Soon after this, Sarah abandoned us for a nap back at the club. We soldiered on and found the Portrait Gallery, and sought out the Tudor and Stuart portraits that we've grown to know and love through our work at the Folger. There was Elizabeth, just like in her 'sieve' portrait! There was Ben Jonson, and a portrait of John Fletcher! Old friends, all, and more besides. We wandered back toward the club, met Sarah and went to Brown's for an early dinner.

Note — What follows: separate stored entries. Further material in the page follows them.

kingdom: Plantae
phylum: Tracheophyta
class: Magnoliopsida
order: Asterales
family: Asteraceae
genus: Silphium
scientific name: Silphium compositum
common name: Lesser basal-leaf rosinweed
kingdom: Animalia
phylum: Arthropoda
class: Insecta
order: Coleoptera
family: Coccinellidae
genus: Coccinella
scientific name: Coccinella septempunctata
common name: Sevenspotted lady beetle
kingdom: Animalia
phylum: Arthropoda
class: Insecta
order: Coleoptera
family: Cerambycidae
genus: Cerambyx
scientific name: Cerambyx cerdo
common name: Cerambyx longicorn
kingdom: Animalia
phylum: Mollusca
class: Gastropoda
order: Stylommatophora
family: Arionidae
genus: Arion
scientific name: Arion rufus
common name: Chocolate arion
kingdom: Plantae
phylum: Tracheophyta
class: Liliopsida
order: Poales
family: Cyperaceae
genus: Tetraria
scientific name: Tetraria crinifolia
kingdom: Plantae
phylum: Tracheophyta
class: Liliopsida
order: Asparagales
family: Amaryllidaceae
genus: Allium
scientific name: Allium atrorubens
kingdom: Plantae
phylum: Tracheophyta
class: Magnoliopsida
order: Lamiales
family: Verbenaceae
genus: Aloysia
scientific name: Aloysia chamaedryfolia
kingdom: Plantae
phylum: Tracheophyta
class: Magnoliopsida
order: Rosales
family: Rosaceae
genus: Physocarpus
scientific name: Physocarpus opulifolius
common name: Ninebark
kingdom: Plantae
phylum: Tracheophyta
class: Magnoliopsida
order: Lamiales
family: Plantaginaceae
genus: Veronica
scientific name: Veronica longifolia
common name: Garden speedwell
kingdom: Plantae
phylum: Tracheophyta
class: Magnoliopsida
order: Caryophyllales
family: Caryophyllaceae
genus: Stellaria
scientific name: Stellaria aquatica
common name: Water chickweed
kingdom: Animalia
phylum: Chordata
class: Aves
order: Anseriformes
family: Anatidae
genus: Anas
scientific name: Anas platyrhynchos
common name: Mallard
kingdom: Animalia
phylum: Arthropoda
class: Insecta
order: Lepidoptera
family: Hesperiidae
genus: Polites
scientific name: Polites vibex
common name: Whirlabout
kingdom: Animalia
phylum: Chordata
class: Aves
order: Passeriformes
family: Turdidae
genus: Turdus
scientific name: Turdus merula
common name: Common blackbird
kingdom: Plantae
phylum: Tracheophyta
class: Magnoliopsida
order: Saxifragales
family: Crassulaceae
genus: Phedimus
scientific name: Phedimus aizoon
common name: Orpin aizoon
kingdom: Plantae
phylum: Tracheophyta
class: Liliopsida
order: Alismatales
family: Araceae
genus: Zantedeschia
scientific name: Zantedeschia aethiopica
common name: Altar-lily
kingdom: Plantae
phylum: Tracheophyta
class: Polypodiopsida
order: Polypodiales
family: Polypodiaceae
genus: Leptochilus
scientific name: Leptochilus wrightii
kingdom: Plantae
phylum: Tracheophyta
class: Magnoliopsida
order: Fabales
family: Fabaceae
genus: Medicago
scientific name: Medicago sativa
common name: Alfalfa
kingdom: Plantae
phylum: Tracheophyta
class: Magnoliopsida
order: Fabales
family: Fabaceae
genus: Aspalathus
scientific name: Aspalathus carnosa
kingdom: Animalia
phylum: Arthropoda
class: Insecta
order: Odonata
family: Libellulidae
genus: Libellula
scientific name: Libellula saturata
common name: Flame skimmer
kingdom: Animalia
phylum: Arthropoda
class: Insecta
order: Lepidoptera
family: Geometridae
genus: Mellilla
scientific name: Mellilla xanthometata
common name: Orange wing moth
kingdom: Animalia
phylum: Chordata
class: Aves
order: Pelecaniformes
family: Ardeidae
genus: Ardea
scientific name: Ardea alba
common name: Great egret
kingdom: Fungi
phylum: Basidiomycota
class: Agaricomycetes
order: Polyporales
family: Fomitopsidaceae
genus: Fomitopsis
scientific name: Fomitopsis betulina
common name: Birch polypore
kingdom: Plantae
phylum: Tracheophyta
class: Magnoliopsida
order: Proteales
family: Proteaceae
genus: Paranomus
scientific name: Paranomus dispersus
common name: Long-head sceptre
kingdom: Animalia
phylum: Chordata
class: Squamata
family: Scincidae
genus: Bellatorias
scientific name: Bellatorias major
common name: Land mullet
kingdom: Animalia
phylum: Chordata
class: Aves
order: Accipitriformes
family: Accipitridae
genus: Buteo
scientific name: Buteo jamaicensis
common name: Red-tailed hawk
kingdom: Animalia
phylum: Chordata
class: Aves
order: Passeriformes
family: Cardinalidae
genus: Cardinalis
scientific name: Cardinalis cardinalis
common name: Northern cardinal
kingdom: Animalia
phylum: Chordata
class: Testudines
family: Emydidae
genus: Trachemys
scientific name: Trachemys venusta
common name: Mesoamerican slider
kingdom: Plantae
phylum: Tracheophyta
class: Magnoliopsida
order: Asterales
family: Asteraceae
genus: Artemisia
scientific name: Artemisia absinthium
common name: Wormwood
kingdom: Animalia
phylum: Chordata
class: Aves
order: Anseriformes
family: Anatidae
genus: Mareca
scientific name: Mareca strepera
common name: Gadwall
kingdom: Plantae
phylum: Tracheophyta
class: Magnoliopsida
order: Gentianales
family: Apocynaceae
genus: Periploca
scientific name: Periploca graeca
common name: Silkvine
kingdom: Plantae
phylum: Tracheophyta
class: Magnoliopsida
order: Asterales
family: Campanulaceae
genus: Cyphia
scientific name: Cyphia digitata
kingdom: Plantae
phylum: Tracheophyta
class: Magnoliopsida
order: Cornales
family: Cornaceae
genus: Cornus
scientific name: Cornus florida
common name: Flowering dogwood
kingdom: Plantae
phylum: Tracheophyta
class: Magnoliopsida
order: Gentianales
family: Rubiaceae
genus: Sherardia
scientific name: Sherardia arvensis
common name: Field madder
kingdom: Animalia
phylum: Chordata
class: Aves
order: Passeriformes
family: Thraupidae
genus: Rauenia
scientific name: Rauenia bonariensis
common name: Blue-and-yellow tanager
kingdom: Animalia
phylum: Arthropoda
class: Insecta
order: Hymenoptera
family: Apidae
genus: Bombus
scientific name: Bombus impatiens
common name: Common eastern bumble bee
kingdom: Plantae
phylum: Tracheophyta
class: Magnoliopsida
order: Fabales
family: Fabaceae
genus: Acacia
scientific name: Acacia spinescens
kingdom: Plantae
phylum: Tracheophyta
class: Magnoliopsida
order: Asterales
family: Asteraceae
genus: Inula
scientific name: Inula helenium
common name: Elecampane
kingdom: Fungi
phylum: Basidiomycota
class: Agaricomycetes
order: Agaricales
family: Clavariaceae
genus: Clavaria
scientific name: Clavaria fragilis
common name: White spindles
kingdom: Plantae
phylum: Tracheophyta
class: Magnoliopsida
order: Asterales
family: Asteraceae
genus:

And no, I am not planning to walk through our trip, day by day and museum by museum. Our first London day, however, establishes our modus operandi. We are gawkers, like most tourists. We are also history-gawkers, and art-gawkers, and tend to walk farther than we should. We generally have an agenda (or at least JC does) and a hazy plan of what we want to see and do, but we are pretty flexible and will often step off our private tourmobile to look at something that catches our mutual magpie eye. ("Ooh! Shiny! Let's go look!") I also (no surprise, folks) have a tendency to stop dead to snap a picture of something or other that may or may not make a good photo. The joy of electronics is that I can snap now and trash later without depleting my resources. There are an infinite number of pictures in my head. I am committed to putting at least some of them into my camera. And both of us should wear bumper stickers plastered on our backs that say "Caution! We brake for bookstores!"
Trafalgar Square and the big blue chicken... |
JC in his natural habitat at the War Rooms |
The Queen! |
Phones!! |
St. James' Park |
So, here we all are: arrived, semi-rested, and ready to board the train early next day for Scotland. King's Cross Station, here we come. Dundee is next.